ANNAPOLIS – Gov. Robert Ehrlich promised Tuesday to issue an executive order to extend his Office for Children, Youth and Families for a year, after bills to continue or alter the agency failed at the end of the General Assembly Monday.
Even if he does extend the agency, the local managing boards and local coordinating councils — the meat of the agency — may still be in jeopardy, said Children, Youth and Families Special Secretary M. Teresa Garland.
Because the councils are authorized through the Maryland Constitution it’s possible an executive order may not be able to reestablish them, she said. Reestablishment of the boards would be up to local jurisdictions.
“It is quite a disappointment that the Democrats in the House of Delegates were not forward-thinking enough to understand the implications to children in dissolving this office,” said Garland.
The office, created in 1978, was set to expire in July, but the governor wanted to continue the office and sponsored legislation in the House and Senate to elevate it to a Cabinet-level agency as part of his “children first” initiative in what he dubbed the “year of the child.”
The Senate wanted to continue the office another year so legislators could decide whether to terminate the office or restructure it. The House wanted to cut the office immediately and parcel its duties out to other state agencies.
All efforts failed by the Legislature’s midnight adjournment Monday, leaving the agency subject to termination, or sunsetting, in July.

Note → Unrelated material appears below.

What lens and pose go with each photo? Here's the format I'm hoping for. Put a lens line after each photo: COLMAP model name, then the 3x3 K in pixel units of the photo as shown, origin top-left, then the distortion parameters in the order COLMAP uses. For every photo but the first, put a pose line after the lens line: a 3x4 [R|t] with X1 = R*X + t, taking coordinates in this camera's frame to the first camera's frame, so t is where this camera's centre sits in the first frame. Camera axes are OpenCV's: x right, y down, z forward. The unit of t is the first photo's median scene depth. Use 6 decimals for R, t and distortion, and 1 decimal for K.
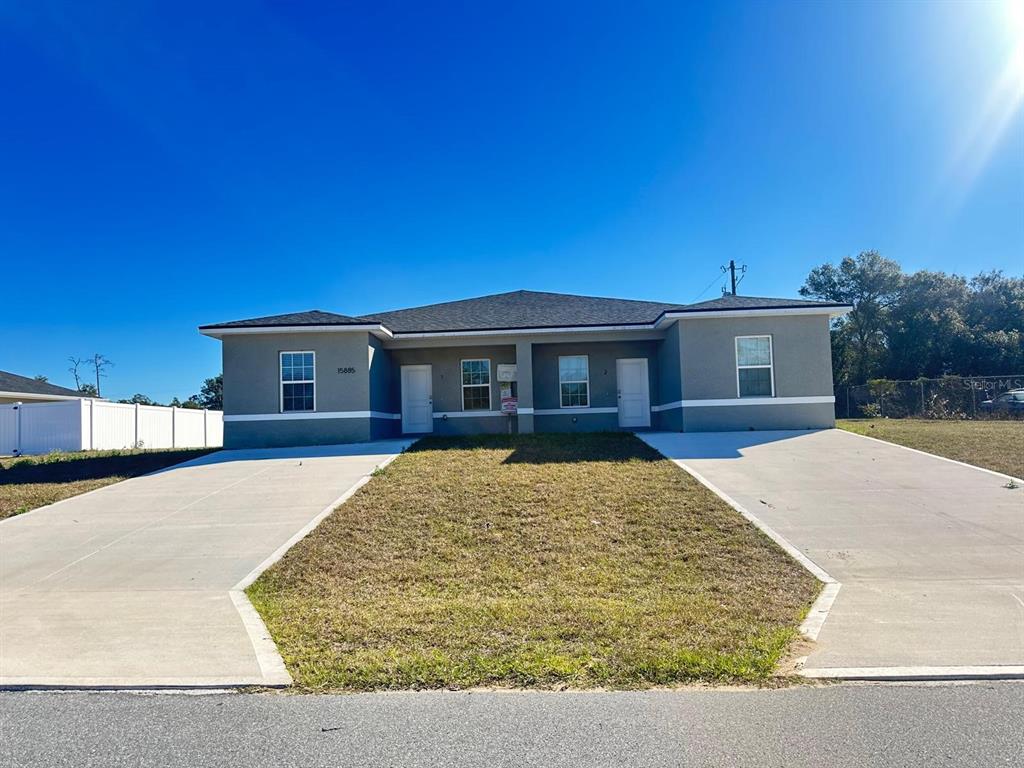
lens RADIAL K [[543.5, 0, 514.1], [0, 543.5, 383.3], [0, 0, 1]] dist [0.004724, -0.000655]
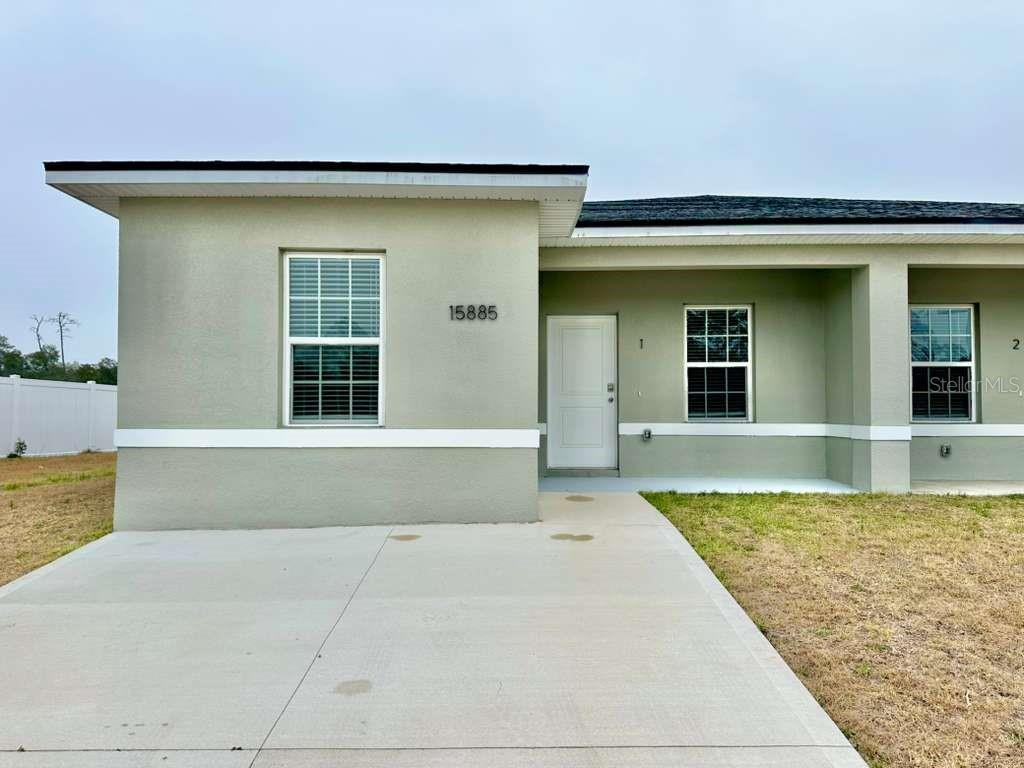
lens RADIAL K [[543.5, 0, 513.1], [0, 543.5, 383.9], [0, 0, 1]] dist [0.004724, -0.000655]
pose [[0.998944, 0.032517, 0.032449, -0.290030], [-0.033936, 0.998447, 0.044185, 0.006293], [-0.030962, -0.045240, 0.998496, 0.638083]]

“We are very disappointed that the House and the Senate could not reach a compromise before midnight,” said Jann Jackson, executive director of Advocates for Children and Youth. “Neither side blinked.”
Lt. Gov. Michael Steele said what happened to the office is one of the disappointments of the session and it amounts to what he calls “cynicism.”
“Just imagine if the governor of this state had come at the beginning of this session and proposed the elimination or the downsizing of the Governor’s Office of Children, Youth and Families,” Steele said. “What would the outcry be from (the Legislature)?”
The office’s job is to coordinate the state’s agencies dealing with children and to oversee budgets for local children’s programs.
Lawmakers in both chambers complained the office was not effective.
Delegate Tawanna Gaines, D-Prince George’s, said that the children’s office had a history of ineffectiveness in collaborating on children’s issues. In addition, lawmakers were unaware what the administration’s plans were to prepare for the expiration of the office, so House members came up with their own solution.
“We don’t believe in blaming (the governor) for what was inherited, but we expect him to have a vision,” she said. “And he hasn’t been able to articulate it.”
Ehrlich said in an interview last week that the House was “playing with fire” by moving programs of the office to other agencies and said that the House was dismantling the office and basically saying, “Here you put it back together.”
But it was the governor who first started transferring programs out of the children’s office, said Delegate Salima Siler Marriott, D-Baltimore.
He transferred school-based health centers, the governor’s Council on Adolescent Pregnancy and the infant mortality prevention program to other agencies.
The House only decided to move programs of the children’s office to other agencies after the governor did, Marriott said.
The House appropriated enough money to save local managing boards, which they thought was the best-functioning part of the agency, she said. Now, she said the governor can do whatever he wants with the rest of the children’s office.
“It’s in the governor’s court,” said Marriott. “Locals have to act on the local managing boards. The money is there.”